I pascoli

Vette Grandi, vacche al pascolo
(foto di: E. Vettorazzo)

Una delle principali attività di sussistenza delle popolazioni che abitavano questi territori, fino al secondo dopoguerra, era l’allevamento del bestiame bovino e ovino.
Lo sfruttamento razionale del foraggio prevedeva un uso attento dei pascoli per gli alpeggi d’alta quota e per il pre-alpeggio di mezza montagna. A partire dal mese di maggio, i bovini venivano condotti nelle casere o maiolere, piccole costruzioni in pietra con il tetto di paglia, di scandole o di lastroni, comprendenti una stalla-fienile e un edificio per la caseificazione e per l’alloggio della famiglia. Nel mese di giugno i bovini venivano fatti salire alle malghe di alta montagna, dove si trovavano i pascoli migliori (Buse delle Vette, altopiano di Erera- Brendòl, Conca di Caiada, Pramper-Pramperet, ecc..), generalmente di proprietà collettiva o comunale. Le mandrie, costituite spesso da 100-150 capi, erano affidate a malgari, coordinati da un capovachèr o condutor de montagna, che aveva anche la funzione di casaro. Le mucche trovavano ricovero durante a notte in tettoie aperte sul davanti (pendane, mandre, teàz), separate dalla casera, dove avveniva la produzione del burro e del formaggio.

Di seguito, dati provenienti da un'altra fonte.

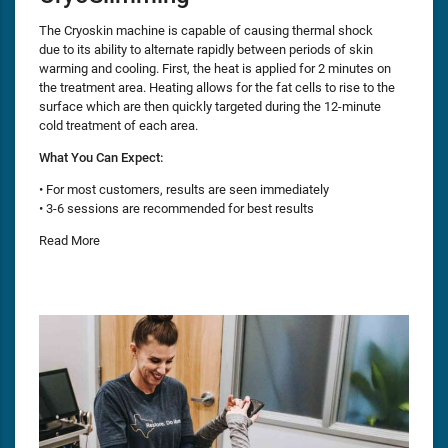
The Cryoskin machine is capable of causing thermal shock
due to its ability to alternate rapidly between periods of skin
warming and cooling. First, the heat is applied for 2 minutes on
the treatment area. Heating allows for the fat cells to rise to the
surface which are then quickly targeted during the 12-minute
cold treatment of each area.
What You Can Expect:
• For most customers, results are seen immediately
• 3-6 sessions are recommended for best results
Read More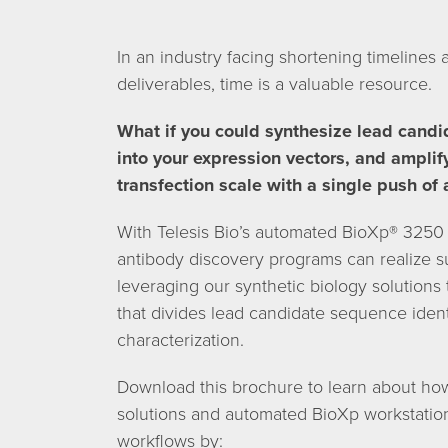
In an industry facing shortening timelines 
deliverables, time is a valuable resource.
What if you could synthesize lead candi
into your expression vectors, and amplif
transfection scale with a single push of 
With Telesis Bio’s automated BioXp® 325
antibody discovery programs can realize su
leveraging our synthetic biology solutions
that divides lead candidate sequence iden
characterization.
Download this brochure to learn about how 
solutions and automated BioXp workstatio
workflows by: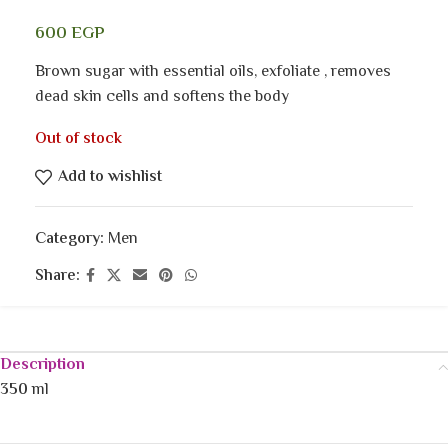
600
EGP
Brown sugar with essential oils, exfoliate , removes
dead skin cells and softens the body
Out of stock
Add to wishlist
Category:
Men
Share:
Description
350
ml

Le zone pascolive più impervie venivano riservate agli ovini, che, dopo il mese di settembre, quando le mandrie lasciavano gli alpeggi di alta quota, erano condotti anche nei pascoli migliori.

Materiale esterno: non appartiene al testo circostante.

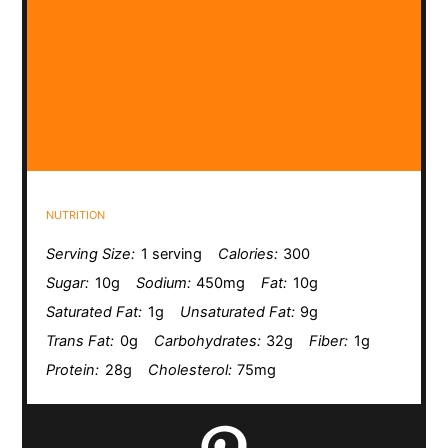
NUTRITION
Serving Size:
1 serving
Calories:
300
Sugar:
10g
Sodium:
450mg
Fat:
10g
Saturated Fat:
1g
Unsaturated Fat:
9g
Trans Fat:
0g
Carbohydrates:
32g
Fiber:
1g
Protein:
28g
Cholesterol:
75mg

I pastori, quasi tutti provenienti dall’area lamonese, scendevano gradualmente dalla montagna alla fine di ottobre per la transumanza invernale nella pianura veneta e friulana. Il Parco ha dato grande rilievo al recupero dell’economia montana ed al miglioramento delle condizioni di vita dei malgari: il restauro delle malghe, la dotazione di impianti energetici rinnovabili, la realizzazione di innovativi impianti di trasformazione del latte direttamente in quota, sono solo alcune delle azioni svolte per ridare dignità alla vita ed all’economia delle malghe.